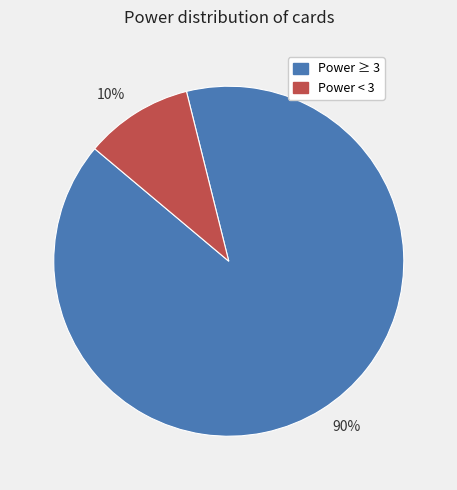

To the nearest percent, what percentage of the pie is Power ≥ 3?

90%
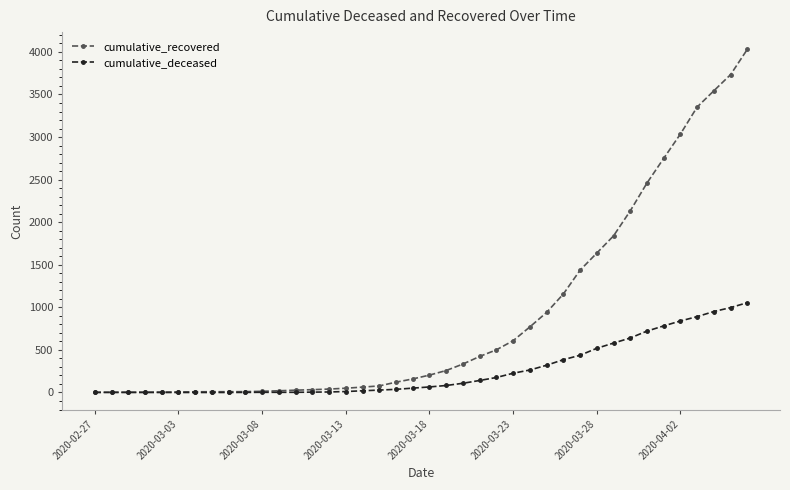

What is the highest value of the cumulative_deceased series?

1055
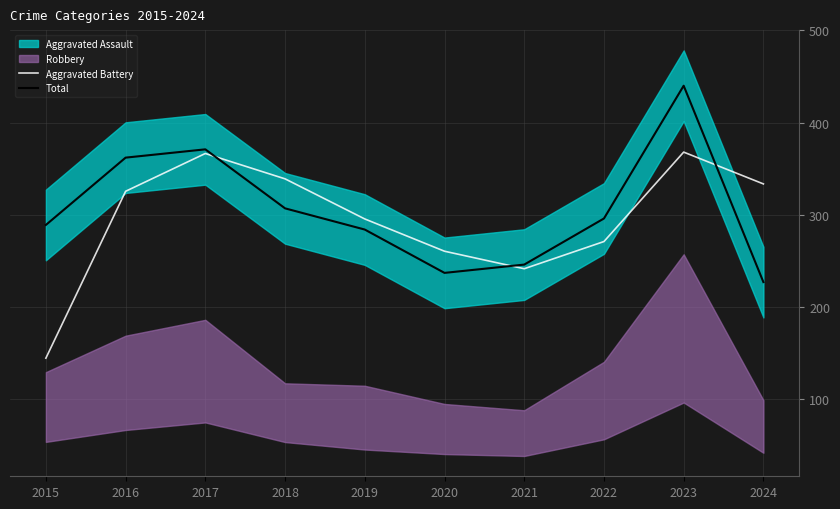

True or false: Total and Aggravated Battery cross at least once.

True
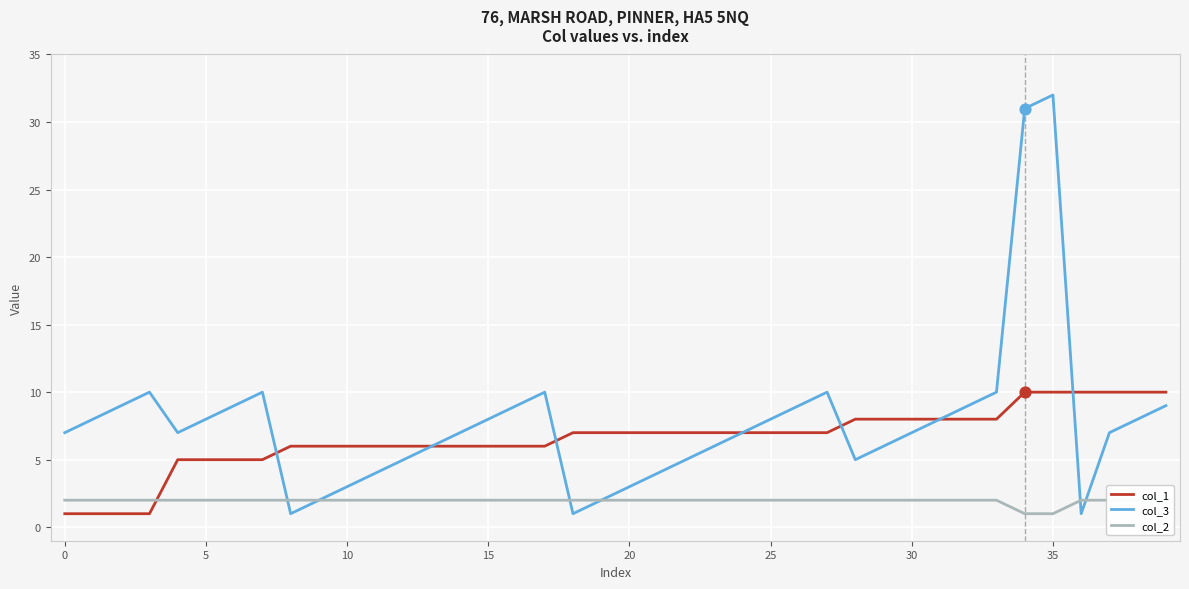

At which category is the sum across all series the highest?

35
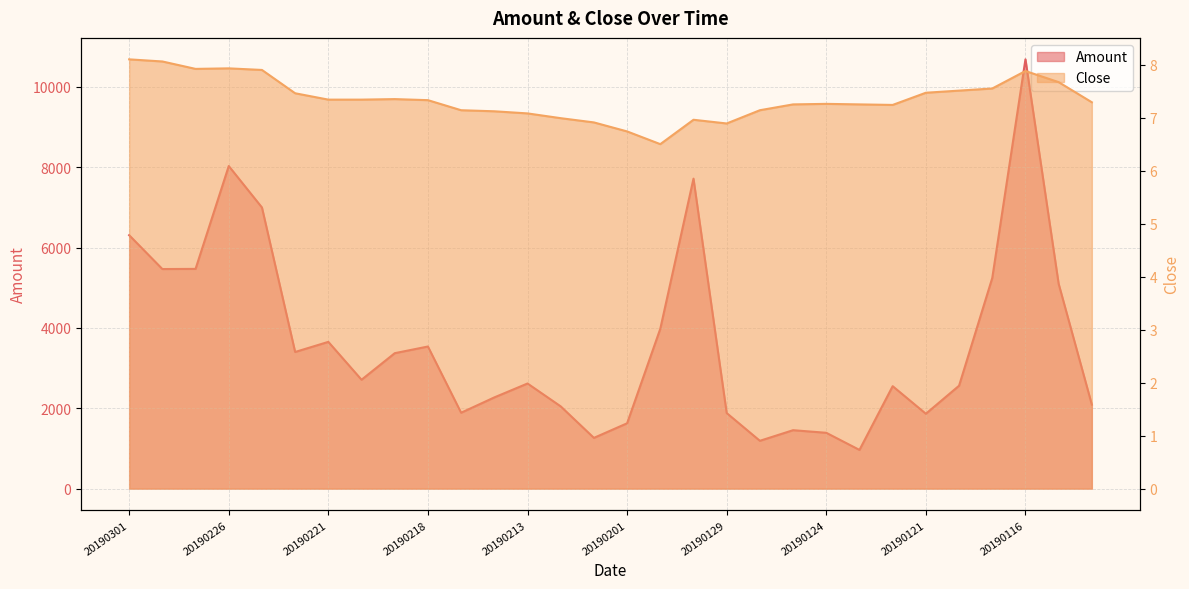

What is the sum of the Amount values at 20190118 and 20190228?

8026.5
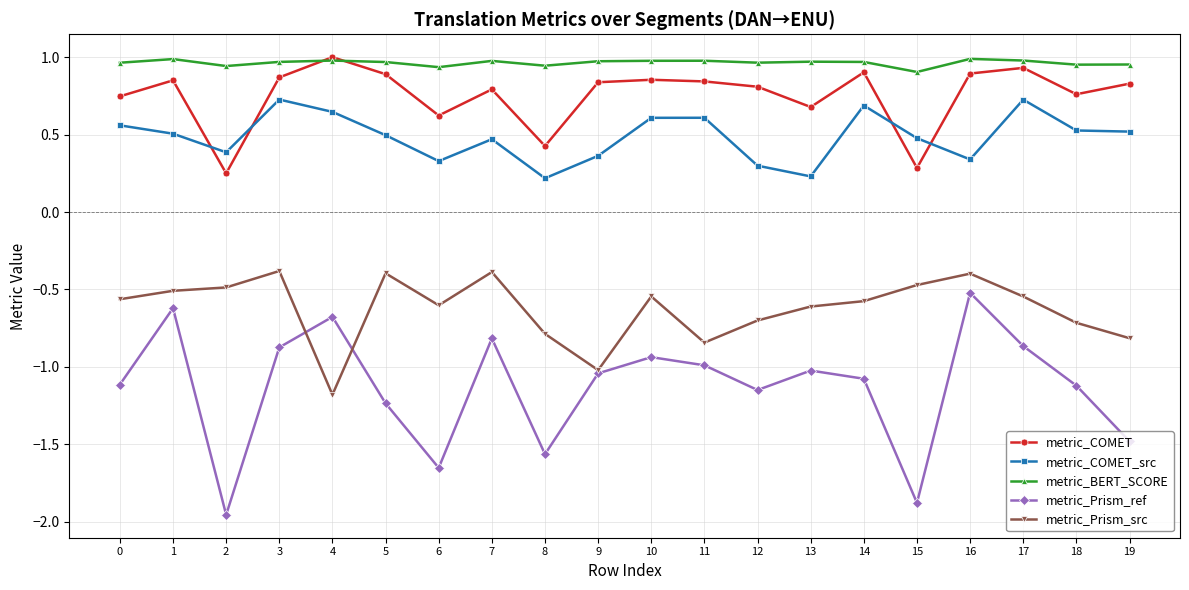

True or false: metric_Prism_src and metric_BERT_SCORE intersect in this chart.

False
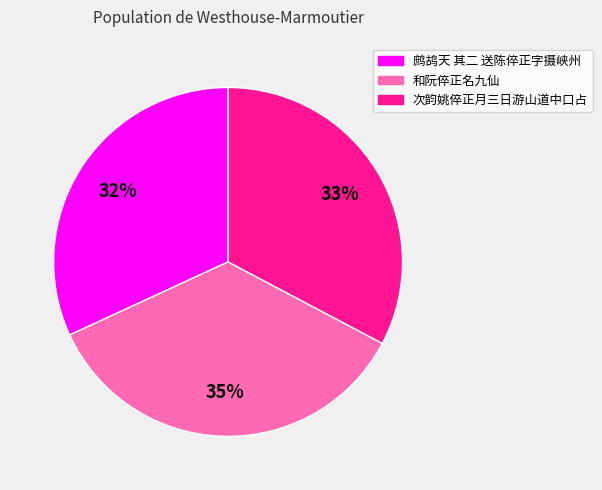

To the nearest percent, what portion does 和阮倅正名九仙 represent?

35%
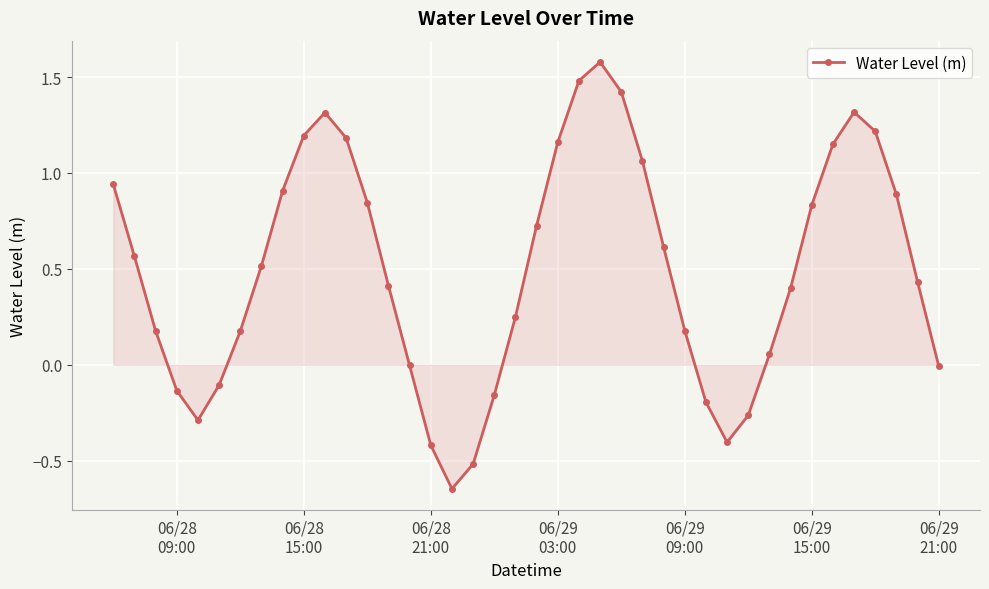

What is the greatest value displayed?

1.6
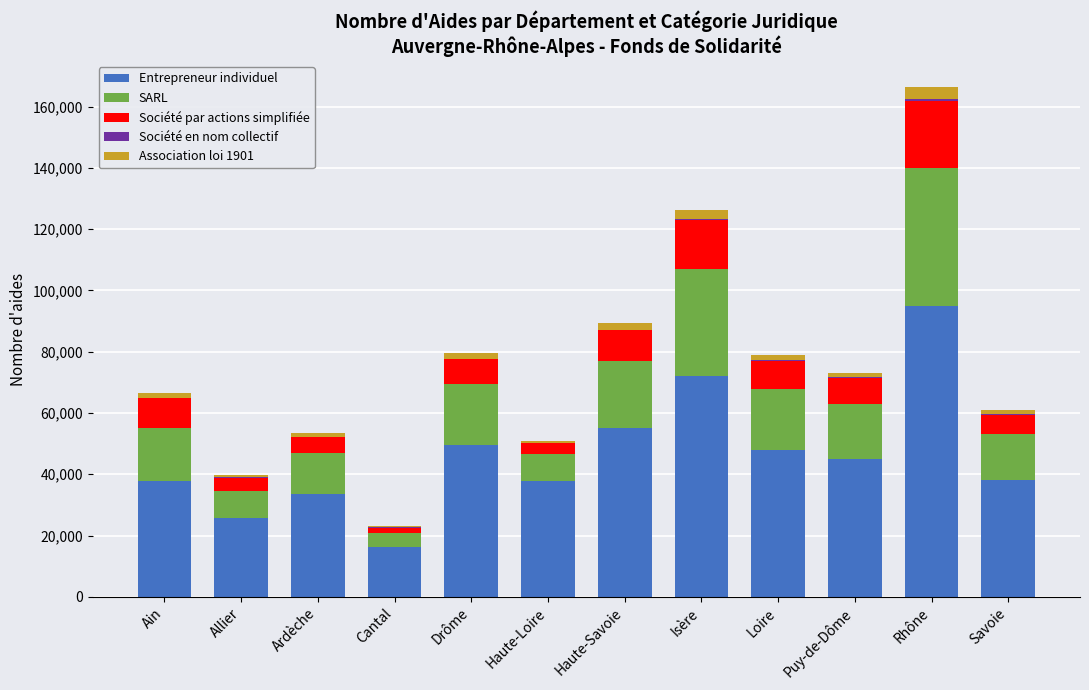

Count the number of data series in this chart.

5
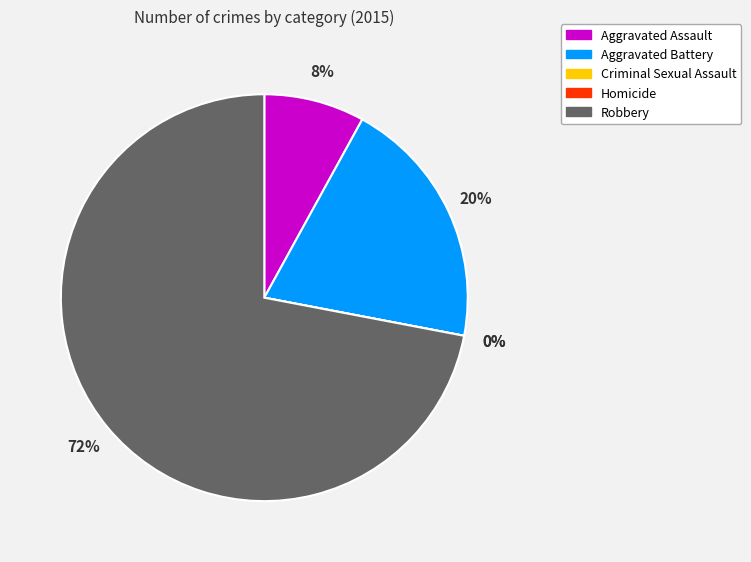

To the nearest percent, what is the difference between the Robbery and Homicide slice percentages?

72%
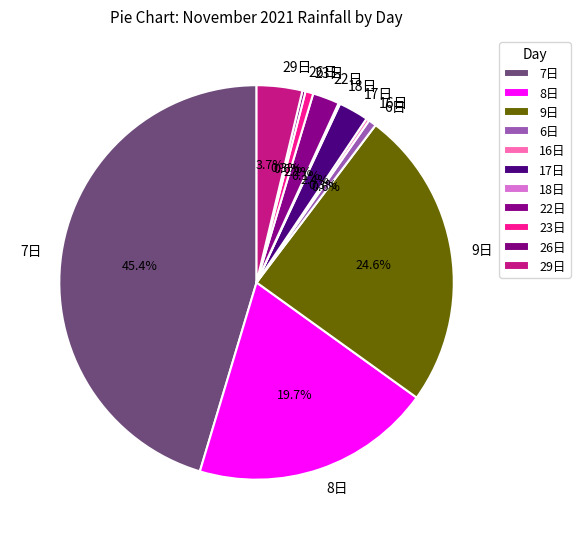

Does 22日 account for over 50% of the chart?

No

==========

> **THE PROBLEM**
Rewrite all of the data above, swapping "True or false" for "Yes or no" and keeping everything else the same. Leave out the pictures.

> **RESULT FOR THIS EXERCISE**
To the nearest percent, what percentage of the pie is Power ≥ 3?

90%

What is the highest value of the cumulative_deceased series?

1055

Yes or no: Total and Aggravated Battery cross at least once.

True

At which category is the sum across all series the highest?

35

What is the sum of the Amount values at 20190118 and 20190228?

8026.5

Yes or no: metric_Prism_src and metric_BERT_SCORE intersect in this chart.

False

To the nearest percent, what portion does 和阮倅正名九仙 represent?

35%

What is the greatest value displayed?

1.6

Count the number of data series in this chart.

5

To the nearest percent, what is the difference between the Robbery and Homicide slice percentages?

72%

Does 22日 account for over 50% of the chart?

No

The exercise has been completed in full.